Excerpt provided:
....................
Uniformed Services University of the Health Sciences
4301 Jones Bridge Road
Bethesda, Maryland 20814
Office: C-2114 Lab: C-2111
B.S. Stevens Institute of Technology, Hoboken, NJ
Major: Chemical Biology; Minor: History
M.S. University of Maryland, Baltimore, MD
Ph.D. University of Maryland, Baltimore, MD
Department of Cell Biology and Physiology
Washington University School of Medicine, St. Louis, MO
Mentor: Colin G. Nichols, Ph.D.
My laboratory is broadly interested in the role of cellular metabolism (or alterations in cellular metabolism) in regulating cardiac electrical and contractile function. Our major research focus is the sarcolemmal ATP-sensitive (KATP) potassium ion channel and its role in cardiac physiology. KATP channels are generally thought to act by sensing the levels of ATP and ADP inside the cell and adjusting membrane excitability, and consequently cell function, to match energy availability and usage. In so doing, these channels are essential in protecting the heart during metabolic stress such as occurs in myocardial ischemia. We employ a wide variety of experimental techniques to study KATP structure and function, ranging from the molecular to the whole animal level. These techniques include patch-clamp electrophysiology to directly measure channel function, standard molecular biology techniques to assess gene expression, cell biology techniques to define signaling pathways, genetic tools to modify channel function in vivo and measuring EKGs in the whole heart or animal. Currently, our projects fall into two major areas described below.
....................
Records:
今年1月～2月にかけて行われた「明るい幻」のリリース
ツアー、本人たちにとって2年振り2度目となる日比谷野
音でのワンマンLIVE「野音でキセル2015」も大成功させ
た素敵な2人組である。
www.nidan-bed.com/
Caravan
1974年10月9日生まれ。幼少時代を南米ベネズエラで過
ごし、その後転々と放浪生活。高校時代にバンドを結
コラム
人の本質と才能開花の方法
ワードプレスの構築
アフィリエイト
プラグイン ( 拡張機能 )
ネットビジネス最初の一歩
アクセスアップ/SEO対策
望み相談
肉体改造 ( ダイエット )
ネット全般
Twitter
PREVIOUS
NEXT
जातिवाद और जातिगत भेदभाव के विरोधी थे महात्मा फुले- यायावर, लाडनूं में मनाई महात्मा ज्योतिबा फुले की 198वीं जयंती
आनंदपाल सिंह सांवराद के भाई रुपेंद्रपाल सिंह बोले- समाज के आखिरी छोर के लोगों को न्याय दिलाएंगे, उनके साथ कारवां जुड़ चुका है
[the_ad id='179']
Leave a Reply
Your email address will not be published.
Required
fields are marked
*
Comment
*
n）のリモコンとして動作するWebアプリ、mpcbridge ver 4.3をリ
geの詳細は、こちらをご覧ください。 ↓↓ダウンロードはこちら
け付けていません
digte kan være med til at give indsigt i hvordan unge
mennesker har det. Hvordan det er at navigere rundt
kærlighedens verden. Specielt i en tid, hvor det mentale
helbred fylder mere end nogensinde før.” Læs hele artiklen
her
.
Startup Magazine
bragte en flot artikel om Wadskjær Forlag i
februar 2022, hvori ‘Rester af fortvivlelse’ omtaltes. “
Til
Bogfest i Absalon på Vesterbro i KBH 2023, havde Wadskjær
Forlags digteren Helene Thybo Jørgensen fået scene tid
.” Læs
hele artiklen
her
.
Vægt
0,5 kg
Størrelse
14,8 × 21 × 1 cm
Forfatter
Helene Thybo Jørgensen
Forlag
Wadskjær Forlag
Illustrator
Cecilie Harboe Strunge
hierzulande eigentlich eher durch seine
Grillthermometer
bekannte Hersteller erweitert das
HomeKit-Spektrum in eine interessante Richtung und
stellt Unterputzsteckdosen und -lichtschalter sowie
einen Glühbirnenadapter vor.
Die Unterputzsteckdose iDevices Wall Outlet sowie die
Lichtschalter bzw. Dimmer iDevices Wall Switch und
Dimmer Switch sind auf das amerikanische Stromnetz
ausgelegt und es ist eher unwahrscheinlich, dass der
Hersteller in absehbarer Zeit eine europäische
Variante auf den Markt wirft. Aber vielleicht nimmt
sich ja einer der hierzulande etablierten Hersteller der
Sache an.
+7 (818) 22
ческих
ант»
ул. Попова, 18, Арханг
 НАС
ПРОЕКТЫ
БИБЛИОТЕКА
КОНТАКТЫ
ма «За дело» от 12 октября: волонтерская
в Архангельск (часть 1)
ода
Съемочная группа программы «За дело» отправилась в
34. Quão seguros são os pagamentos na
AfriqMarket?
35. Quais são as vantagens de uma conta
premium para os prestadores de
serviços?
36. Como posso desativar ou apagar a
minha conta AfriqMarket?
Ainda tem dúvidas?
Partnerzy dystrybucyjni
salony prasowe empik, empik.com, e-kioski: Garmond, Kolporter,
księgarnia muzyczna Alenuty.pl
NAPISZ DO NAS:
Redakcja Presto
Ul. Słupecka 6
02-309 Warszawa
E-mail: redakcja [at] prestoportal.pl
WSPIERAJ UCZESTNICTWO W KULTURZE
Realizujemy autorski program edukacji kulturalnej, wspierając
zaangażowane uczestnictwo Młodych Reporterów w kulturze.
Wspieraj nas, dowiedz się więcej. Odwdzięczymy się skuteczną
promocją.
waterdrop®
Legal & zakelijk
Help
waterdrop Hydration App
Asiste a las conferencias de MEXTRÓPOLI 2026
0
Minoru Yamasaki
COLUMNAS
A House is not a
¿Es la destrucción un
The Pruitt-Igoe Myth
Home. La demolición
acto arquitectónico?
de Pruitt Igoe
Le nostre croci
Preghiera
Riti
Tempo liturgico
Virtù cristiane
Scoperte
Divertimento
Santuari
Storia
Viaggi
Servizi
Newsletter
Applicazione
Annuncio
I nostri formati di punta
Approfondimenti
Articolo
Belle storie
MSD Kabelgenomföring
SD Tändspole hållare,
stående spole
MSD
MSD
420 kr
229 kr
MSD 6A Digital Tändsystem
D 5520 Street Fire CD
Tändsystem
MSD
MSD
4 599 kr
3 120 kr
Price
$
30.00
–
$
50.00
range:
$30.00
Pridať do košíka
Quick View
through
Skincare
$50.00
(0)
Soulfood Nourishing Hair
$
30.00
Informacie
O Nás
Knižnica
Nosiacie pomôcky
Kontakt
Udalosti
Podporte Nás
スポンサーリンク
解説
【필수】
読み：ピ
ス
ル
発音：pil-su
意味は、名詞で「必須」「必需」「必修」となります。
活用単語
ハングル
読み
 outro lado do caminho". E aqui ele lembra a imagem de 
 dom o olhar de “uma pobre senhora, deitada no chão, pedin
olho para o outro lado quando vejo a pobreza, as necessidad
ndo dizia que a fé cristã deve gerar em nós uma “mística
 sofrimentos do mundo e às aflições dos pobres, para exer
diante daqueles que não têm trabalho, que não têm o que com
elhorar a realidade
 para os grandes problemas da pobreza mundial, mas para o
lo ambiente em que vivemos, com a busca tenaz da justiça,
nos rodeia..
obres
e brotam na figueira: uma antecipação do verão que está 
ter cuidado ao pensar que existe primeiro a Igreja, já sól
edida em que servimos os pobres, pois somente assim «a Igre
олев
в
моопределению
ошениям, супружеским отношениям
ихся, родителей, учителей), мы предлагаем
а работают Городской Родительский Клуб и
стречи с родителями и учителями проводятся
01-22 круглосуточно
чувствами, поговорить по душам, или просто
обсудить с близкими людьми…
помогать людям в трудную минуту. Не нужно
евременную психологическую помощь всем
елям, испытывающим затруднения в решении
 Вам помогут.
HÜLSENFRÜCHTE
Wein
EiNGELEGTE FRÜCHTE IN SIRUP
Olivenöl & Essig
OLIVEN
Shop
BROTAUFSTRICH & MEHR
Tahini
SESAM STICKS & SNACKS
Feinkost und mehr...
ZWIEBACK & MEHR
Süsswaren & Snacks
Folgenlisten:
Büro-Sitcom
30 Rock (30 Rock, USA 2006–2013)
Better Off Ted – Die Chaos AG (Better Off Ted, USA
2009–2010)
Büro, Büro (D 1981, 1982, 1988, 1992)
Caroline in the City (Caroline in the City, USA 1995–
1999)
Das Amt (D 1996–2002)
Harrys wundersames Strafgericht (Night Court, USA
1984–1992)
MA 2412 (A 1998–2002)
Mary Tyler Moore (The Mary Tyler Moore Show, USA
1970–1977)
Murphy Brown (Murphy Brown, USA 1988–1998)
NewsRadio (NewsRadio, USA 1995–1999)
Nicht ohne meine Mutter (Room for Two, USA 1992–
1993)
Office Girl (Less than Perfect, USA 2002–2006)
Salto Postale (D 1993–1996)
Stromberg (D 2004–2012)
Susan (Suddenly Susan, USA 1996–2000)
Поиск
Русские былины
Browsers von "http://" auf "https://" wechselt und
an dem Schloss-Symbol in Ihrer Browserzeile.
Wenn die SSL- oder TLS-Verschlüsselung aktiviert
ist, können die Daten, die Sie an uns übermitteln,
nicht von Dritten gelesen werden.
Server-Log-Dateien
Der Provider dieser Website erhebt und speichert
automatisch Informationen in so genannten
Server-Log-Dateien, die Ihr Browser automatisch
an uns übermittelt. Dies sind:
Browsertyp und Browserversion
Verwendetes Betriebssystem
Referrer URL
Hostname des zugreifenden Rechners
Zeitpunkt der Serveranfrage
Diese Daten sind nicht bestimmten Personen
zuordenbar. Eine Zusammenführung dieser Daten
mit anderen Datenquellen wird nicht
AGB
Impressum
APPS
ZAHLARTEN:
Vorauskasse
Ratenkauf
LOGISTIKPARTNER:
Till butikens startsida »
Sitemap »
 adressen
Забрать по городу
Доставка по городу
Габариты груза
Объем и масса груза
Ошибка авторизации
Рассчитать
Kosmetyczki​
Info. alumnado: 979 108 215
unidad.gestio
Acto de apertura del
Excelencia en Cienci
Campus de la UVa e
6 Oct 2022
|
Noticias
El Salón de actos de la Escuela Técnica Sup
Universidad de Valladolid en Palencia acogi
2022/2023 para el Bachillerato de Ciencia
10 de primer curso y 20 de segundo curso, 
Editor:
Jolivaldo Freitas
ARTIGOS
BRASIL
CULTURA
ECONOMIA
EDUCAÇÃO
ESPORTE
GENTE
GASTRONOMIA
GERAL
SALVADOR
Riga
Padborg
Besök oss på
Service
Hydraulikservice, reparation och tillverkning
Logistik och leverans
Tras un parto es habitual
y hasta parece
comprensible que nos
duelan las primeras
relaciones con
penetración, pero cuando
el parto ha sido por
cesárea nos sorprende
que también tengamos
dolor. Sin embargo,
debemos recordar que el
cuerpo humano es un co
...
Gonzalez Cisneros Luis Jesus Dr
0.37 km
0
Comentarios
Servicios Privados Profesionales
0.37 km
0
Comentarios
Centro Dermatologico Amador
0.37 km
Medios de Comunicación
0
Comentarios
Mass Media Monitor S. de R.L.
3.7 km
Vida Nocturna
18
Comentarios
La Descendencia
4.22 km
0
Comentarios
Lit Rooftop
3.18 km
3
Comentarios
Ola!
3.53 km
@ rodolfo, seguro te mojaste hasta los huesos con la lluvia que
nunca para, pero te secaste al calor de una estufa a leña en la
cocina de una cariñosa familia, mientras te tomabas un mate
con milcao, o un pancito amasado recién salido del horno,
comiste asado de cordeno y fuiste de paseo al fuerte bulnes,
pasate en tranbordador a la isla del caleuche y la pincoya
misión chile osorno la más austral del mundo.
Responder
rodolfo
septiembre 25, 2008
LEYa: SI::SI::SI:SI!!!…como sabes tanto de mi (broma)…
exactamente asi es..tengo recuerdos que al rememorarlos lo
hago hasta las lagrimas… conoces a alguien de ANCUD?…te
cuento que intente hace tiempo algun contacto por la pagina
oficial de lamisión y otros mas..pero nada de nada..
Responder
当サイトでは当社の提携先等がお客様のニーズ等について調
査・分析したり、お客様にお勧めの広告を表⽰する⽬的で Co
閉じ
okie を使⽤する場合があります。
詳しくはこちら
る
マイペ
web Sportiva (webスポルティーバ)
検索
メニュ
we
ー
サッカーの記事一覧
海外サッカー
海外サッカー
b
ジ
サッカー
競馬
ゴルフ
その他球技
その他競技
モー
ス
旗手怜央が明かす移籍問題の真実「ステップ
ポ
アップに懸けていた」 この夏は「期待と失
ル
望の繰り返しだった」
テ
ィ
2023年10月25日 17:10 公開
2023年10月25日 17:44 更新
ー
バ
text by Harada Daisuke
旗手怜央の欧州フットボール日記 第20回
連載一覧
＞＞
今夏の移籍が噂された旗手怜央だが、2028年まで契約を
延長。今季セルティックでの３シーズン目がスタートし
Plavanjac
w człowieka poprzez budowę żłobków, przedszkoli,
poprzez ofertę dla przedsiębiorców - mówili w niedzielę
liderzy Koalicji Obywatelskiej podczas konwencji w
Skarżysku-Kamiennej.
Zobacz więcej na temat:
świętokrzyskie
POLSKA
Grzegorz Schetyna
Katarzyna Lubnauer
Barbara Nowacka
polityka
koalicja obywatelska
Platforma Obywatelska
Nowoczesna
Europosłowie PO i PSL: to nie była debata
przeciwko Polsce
....................
Directions:
Write the next portion of the research profile on cardiac KATP channels, beginning after its final sentence. The rows have no connection to the research profile on cardiac KATP channels.

Expected output:
Molecular and genetic basis of chamber-specific KATP structure
KATP channels are formed by the coassembly of four inward rectifying potassium channel subunits (Kir6.1 or Kir6.2) with an ATP-binding cassette protein (SUR1 or SUR2). Any combination of subunits is possible and the molecular composition is a major factor determining how the channel responds to metabolic stress. We have recently discovered that the subunit composition of atrial and ventricular KATP channels is distinct. This appears to result from chamber-specific expression of the SUR1 and SUR2 subunits. We are now working to uncover the molecular mechanisms that control subunit expression in the heart. These studies include analysis of the SUR1 and SUR2 gene promoters to identify specific regulatory factors that control expression and examination of the role of epigenetic factors such as histone acetylation and DNA methylation in determining the chamber-specific structure of KATP. Ultimately, we hope to identify pathways that might be exploited to modulate KATP channel density in an effort to enhance the cardioprotective effects of KATP channels during ischemia and perhaps ameliorate the life-threatening arrhythmias that are associated with metabolic stress in the heart.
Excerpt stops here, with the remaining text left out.